Passage given:
------------
The Liturgy of Saint James is the oldest complete form of the Eastern varieties of the Divine Liturgy still in use among certain Christian Churches.

It is based on the traditions of the ancient rite of the Early Christian Church of Jerusalem, as the Mystagogic Catecheses of St Cyril of Jerusalem imply. Forming the historical basis of the Liturgy of Antioch, it is still the principal liturgy of the Syriac Orthodox Church, Malankara Marthoma Syrian Church, Syrian Catholic Church, Syro-Malankara Catholic Church, Maronite Church, and Malankara Orthodox Church. It is also occasionally used in the Eastern Orthodox Church and Melkite Catholic Church.

The Liturgy is associated with the name of James the Just, the "brother" of Jesus and patriarch among the Jewish Christians at Jerusalem. Saint James was martyred at the hands of a mob incensed at his preaching about Jesus and his "transgression of the Law" - an accusation made by the Jewish High Priest of the time, Hanan ben Hanan.

The historic Christian liturgies are divided between Eastern and Western usages. Among the Eastern liturgies, the Liturgy of Saint James is one of the Antiochene group of liturgies, those ascribed to Saint James, to Saint Basil, and to Saint John Chrysostom. Other Eastern liturgies include the Assyrian or Chaldean rites, as well as the Armenian and Maronite rites. The Byzantine liturgies attributed to Saint John Chrysostom and Saint Basil are the ones most widely used today by all Eastern Orthodox Christians and by the Eastern Catholic Churches in communion with Rome.

The Liturgy of Saint James as it presently exists has been brought into conformity with developed Trinitarian Christianity and Eastern Orthodoxy.

Manuscript tradition[edit]

The Liturgy of Saint James is considered to be the oldest surviving liturgy developed for general use in the Church. Its date of composition is still disputed with some authorities proposing an early date, perhaps ca. AD 60, close to the time of composition of Saint Paul's Epistle to the Romans, while most authorities propose a fourth-century date for the known form, because the anaphora seems to have been developed from an ancient Egyptian form of the Basilean anaphoric family united with the anaphora described in The Catechisms of St. Cyril of Jerusalem.[1]

The earliest manuscript is the ninth-century codex, Vaticanus graecus 2282, which had been in liturgical use at Damascus, in the diocese of Antioch.

The only critical edition is the one published by Dom B.-Charles Mercier in the Patrologia Orientalis, vol. 26 (1950).

Rubrics of Worship[edit]

The bishop elevates the chalice while the deacon fans the Gifts with the ripidion.
------------
Information supplied:
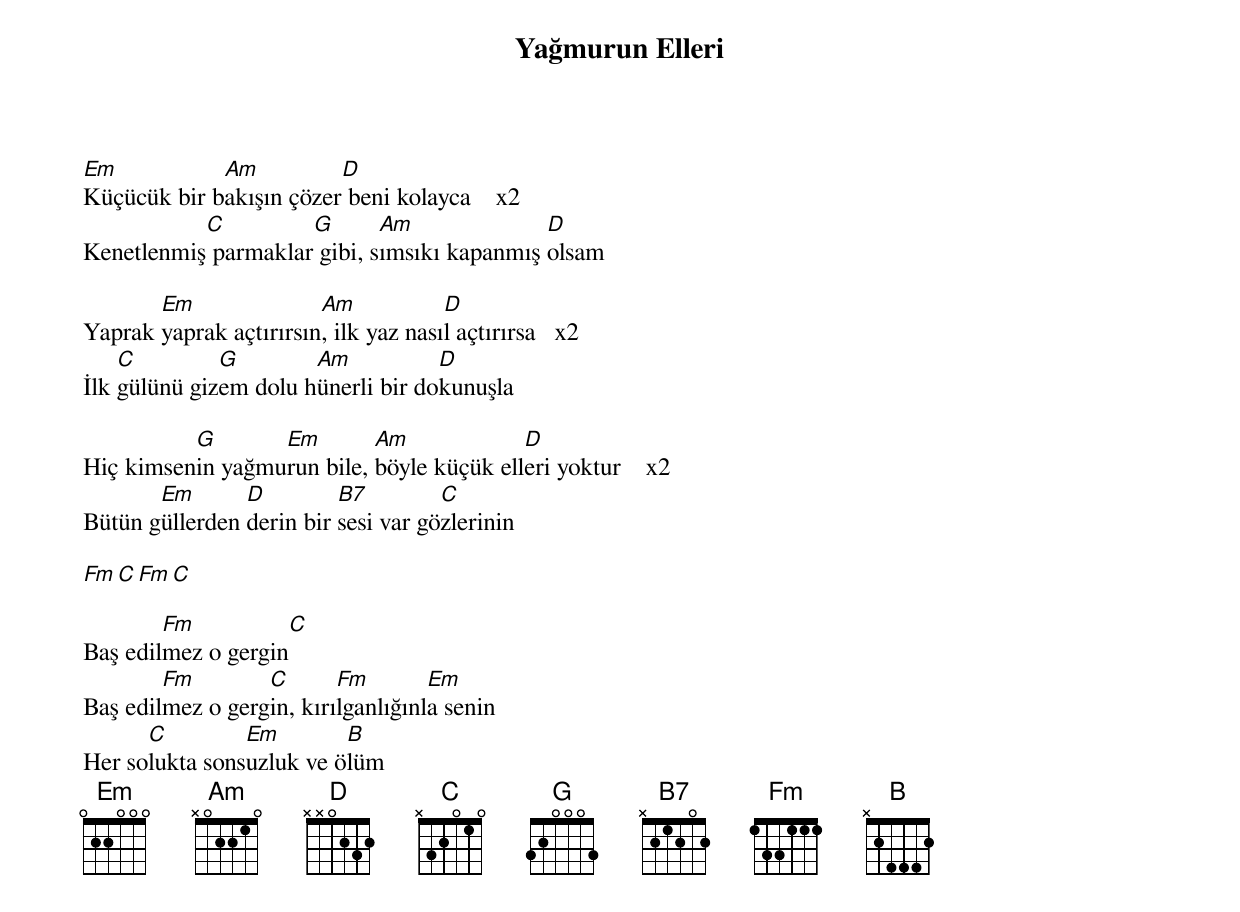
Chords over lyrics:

{title: Yağmurun Elleri}
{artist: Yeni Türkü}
------------
Parts of the exercise:
(1) In the passage on the Liturgy of Saint James, what is identified as the earliest manuscript of the liturgy?
(2) Carry on the passage on the Liturgy of Saint James, beginning after its final sentence.

The results:
(1) The ninth-century codex Vaticanus graecus 2282, which had been in liturgical use at Damascus, in the diocese of Antioch.

(2)
The Liturgy of St. James is commonly celebrated on the feast day of Saint James (October 23) and the first Sunday after Christmas, and then almost exclusively[clarification needed] celebrated on a daily basis in Jerusalem, in the Eastern Orthodox Church.[citation needed] The Liturgy of Saint James is long, taking some hours to complete in full. The recitation of the Divine Liturgy is performed according to the worship rubrics of a particular Rite, with specific parts chanted by the presider, the lectors, the choir, and the congregated faithful, at certain times in unison. Like other compositions in the Byzantine tradition, the Divine Liturgy of St. James as celebrated in Greek forms the basis of the English transcription. In its Syrian form, the Liturgy is still used in the Syriac and Indian Churches - Catholic and Orthodox - both in a Syriac translation and in Malayalam and English.

During the Offertory, the partiture[clarification needed] calls for a Cherubic Hymn chanted by readers as the priest brings the gifts to be consecrated onto the altar. In the Latin Church within the Catholic Communion, this composition became popular as a separate hymn of adoration of the Blessed Sacrament, known in English as Let All Mortal Flesh Keep Silence.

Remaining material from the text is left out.